In the material below, find the line that contains "(411, 483) = (489, 512): none -> watering can" and the line that contains "(373, 198) = (287, 99): shelf -> picture", then write out exactly those two lines and everything between them.

Start of EXERCISE DATA

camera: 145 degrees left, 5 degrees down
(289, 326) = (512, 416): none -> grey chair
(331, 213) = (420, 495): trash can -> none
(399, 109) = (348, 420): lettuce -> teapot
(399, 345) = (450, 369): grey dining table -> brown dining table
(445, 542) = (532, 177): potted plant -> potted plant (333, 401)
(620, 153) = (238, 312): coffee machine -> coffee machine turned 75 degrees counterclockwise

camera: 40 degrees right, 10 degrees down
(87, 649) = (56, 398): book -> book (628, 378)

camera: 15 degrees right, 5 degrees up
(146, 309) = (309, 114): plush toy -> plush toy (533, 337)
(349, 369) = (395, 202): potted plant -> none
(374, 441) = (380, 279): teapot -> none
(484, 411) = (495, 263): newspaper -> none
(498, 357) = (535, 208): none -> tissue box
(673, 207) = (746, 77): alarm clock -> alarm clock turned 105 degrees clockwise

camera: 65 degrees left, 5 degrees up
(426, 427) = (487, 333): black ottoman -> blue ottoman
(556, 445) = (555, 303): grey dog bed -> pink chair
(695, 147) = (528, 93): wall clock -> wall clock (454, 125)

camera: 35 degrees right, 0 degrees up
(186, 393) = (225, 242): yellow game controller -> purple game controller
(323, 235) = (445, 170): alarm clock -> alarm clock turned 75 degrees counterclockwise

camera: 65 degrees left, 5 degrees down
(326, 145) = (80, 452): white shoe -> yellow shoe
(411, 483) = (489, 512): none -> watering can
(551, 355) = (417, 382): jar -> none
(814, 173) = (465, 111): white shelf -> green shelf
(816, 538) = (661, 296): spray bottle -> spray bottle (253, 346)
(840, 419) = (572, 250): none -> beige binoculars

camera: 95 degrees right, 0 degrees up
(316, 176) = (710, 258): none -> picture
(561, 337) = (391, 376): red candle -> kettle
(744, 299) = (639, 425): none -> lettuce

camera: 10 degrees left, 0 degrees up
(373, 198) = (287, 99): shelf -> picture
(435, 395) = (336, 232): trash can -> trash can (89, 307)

End of EXERCISE DATA

→ FINISHED EXERCISE
(411, 483) = (489, 512): none -> watering can
(551, 355) = (417, 382): jar -> none
(814, 173) = (465, 111): white shelf -> green shelf
(816, 538) = (661, 296): spray bottle -> spray bottle (253, 346)
(840, 419) = (572, 250): none -> beige binoculars

camera: 95 degrees right, 0 degrees up
(316, 176) = (710, 258): none -> picture
(561, 337) = (391, 376): red candle -> kettle
(744, 299) = (639, 425): none -> lettuce

camera: 10 degrees left, 0 degrees up
(373, 198) = (287, 99): shelf -> picture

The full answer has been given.